## 取り組む問題
**a.** C125アセット公開の記事について、次の(i)〜(iii)が記事の内容と一致するかを「はい」か「いいえ」で答え、判断の根拠となる記事中の語句をそのまま引用しなさい。
(i) C125の3Dモデルは、Unity Asset StoreよりもCLIP STUDIO ASSETSで先にリリースされた。
(ii) Unity Asset Store版のC125アセットは有料で販売されている。
(iii) 本田技研工業は1948年に創業した。
**b.** C125アセット公開の記事のうち、「杉山:実は、私を含めHond」から「ひ協力したいと思ったんです。」までを一字一句そのまま書き写しなさい。

## 文書の抜粋
本田技研工業(以下、Honda)がCLIP STUDIO ASSETSとUnity Asset Storeで人気車種「Honda Super Cub C125」(以下、C125)の3Dモデルを無償公開した。クリエイター向けに公式アセットを提供するこの試みは、どのようなねらいで実施されたのか。C125開発陣とアセット担当者に、公開までの裏側を聞いた。
※本記事は月刊「CGWORLD + digital video」vol. 320(2025年4月号)に掲載の記事を再編集したものです。
C125のアセット情報

CLIP STUDIO ASSETSのC125アセット
Honda公式の3Dモデルとして提供されており、デザインやディテールが精密に再現されている。CLIP STUDIO ASSETS版はイラストやマンガ制作向けに最適化され、手軽にポーズ調整が可能だ。アセットページはこちら

Unity Asset StoreのC125アセット
Unity Asset Store版3Dコンテンツ制作を想定して制作されており、リアルタイムレンダリングにも対応している。CLIP STUDIO ASSETS版とUnity Asset Store版のどちらも無料でダウンロード可能。アセットページはこちら
Staff

Honda社員を育てたバイクや車の作品への恩返し
――まずは、今回公開された3Dモデルについてご紹介ください。
杉山隆泰氏(以下、杉山):公開したのは、当社のバイクC125の3Dモデルです。まず2024年12月にCLIP STUDIO PAINTのアセットストアであるCLIP STUDIO ASSETSでリリースし、2025年1月にUnity Asset Storeでリリースしました。私たちは日常業務として、実車の開発に用いられている3Dデータを使って販促素材をつくっているので、そのデータをコンテンツ制作に役立ててもらう方法はないかなと考え、公開にいたっています。

本田技研工業
1948年に創業し、二輪車・四輪車・パワープロダクツ・航空機などを手がけている世界的メーカー。二輪車の「スーパーカブ」シリーズは世界累計生産数 1億台を突破した
www.honda.co.jp
© Honda Motor Co., Ltd.
――Hondaがクリエイター向けの施策を行うことになった理由は何ですか?
杉山:実は、私を含めHondaの従業員には、しげの秀一先生のマンガ『バリバリ伝説』や『頭文字D』といった、バイクや自動車をテーマにしたコンテンツが好きで、それが高じて入社している人がたくさんいるんですよ。そういうところでクリエイターさんたちには日頃から恩を感じていたので、力になれる部分があれば、ぜひ協力したいと思ったんです。
立石 康氏(以下、立石):私も大好きです。最近では、Netflixシリーズ『Tokyo Override』(2024)の企画初期に少し関わっていたこともあり、楽しく拝見していました。

## 提供資料

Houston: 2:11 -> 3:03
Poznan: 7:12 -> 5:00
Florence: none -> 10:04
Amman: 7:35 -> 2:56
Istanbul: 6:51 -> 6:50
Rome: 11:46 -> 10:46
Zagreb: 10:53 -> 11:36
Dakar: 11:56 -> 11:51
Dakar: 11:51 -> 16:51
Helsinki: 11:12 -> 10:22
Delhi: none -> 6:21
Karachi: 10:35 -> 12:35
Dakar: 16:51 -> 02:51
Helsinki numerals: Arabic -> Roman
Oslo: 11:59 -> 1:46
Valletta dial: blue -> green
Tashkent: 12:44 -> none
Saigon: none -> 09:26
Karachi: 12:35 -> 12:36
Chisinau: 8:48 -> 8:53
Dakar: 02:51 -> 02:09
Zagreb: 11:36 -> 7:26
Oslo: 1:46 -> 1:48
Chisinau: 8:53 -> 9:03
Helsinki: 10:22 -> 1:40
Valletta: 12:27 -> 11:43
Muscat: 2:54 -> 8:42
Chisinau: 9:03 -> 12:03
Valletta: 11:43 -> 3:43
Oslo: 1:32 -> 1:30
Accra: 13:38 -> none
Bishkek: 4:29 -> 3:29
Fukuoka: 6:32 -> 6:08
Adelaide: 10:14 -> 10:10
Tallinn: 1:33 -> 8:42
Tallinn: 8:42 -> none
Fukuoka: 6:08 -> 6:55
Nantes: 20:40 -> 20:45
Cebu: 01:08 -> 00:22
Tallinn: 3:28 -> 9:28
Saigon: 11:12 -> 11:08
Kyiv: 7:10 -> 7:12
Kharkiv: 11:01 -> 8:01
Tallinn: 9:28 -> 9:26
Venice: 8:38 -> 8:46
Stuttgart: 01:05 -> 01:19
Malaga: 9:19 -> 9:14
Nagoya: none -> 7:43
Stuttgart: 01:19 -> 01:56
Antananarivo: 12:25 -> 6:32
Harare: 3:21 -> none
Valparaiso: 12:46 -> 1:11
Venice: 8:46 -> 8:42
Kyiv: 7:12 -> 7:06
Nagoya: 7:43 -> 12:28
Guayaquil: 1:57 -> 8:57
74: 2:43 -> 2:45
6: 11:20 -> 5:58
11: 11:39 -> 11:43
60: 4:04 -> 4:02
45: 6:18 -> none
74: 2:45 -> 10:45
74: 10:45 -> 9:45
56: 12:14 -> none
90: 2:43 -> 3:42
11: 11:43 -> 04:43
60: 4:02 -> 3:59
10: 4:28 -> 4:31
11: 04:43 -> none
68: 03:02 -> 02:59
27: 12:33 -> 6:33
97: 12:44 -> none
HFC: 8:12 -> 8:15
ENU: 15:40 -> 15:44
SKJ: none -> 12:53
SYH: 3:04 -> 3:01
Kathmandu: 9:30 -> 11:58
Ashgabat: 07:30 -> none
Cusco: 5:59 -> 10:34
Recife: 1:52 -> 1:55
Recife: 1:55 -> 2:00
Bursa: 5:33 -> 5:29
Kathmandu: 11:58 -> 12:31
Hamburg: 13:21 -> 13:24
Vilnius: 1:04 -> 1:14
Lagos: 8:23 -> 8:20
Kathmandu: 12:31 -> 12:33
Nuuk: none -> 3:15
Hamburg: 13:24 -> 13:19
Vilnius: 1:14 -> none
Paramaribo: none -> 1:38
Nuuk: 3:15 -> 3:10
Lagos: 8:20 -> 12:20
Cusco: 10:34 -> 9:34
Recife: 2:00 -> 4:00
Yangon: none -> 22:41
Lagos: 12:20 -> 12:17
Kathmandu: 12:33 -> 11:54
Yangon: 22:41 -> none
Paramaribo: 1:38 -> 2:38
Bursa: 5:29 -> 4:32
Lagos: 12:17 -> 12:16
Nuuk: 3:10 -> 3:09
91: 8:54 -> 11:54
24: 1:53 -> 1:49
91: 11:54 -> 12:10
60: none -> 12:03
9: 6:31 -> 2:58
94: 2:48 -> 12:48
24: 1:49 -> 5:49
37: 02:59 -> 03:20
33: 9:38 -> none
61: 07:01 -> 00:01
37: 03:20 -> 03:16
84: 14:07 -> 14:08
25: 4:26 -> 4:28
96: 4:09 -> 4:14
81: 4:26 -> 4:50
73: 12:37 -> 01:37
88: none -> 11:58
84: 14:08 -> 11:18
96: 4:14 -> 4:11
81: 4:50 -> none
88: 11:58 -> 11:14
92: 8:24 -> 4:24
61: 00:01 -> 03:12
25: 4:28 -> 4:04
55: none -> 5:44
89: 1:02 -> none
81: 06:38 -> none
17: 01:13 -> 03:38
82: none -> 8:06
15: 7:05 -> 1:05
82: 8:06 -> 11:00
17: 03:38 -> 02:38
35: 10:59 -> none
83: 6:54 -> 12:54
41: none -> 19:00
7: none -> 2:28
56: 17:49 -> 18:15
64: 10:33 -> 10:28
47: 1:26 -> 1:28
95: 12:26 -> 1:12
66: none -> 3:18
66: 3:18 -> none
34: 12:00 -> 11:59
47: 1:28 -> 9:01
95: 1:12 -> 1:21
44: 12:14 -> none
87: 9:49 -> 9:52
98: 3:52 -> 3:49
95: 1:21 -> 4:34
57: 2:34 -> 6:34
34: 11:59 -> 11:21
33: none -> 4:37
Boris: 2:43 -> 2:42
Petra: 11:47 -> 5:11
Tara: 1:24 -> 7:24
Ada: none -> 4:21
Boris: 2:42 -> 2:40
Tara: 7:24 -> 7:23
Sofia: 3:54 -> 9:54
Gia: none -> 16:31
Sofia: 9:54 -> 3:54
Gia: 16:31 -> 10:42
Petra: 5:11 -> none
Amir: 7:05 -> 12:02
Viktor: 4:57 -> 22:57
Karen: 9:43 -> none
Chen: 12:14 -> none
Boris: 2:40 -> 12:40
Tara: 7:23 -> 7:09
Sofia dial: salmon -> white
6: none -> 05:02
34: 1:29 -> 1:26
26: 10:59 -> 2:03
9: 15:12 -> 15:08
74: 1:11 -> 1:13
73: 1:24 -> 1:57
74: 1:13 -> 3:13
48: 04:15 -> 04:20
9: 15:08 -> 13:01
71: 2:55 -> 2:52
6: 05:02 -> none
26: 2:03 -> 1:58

## 演習の解答
**a.**
(i) はい。「まず2024年12月にCLIP STUDIO PAINTのアセットストアであるCLIP STUDIO ASSETSでリリースし、2025年1月にUnity Asset Storeでリリースしました」
(ii) いいえ。「CLIP STUDIO ASSETS版とUnity Asset Store版のどちらも無料でダウンロード可能。」
(iii) はい。「1948年に創業し」

**b.**
杉山:実は、私を含めHondaの従業員には、しげの秀一先生のマンガ『バリバリ伝説』や『頭文字D』といった、バイクや自動車をテーマにしたコンテンツが好きで、それが高じて入社している人がたくさんいるんですよ。そういうところでクリエイターさんたちには日頃から恩を感じていたので、力になれる部分があれば、ぜひ協力したいと思ったんです。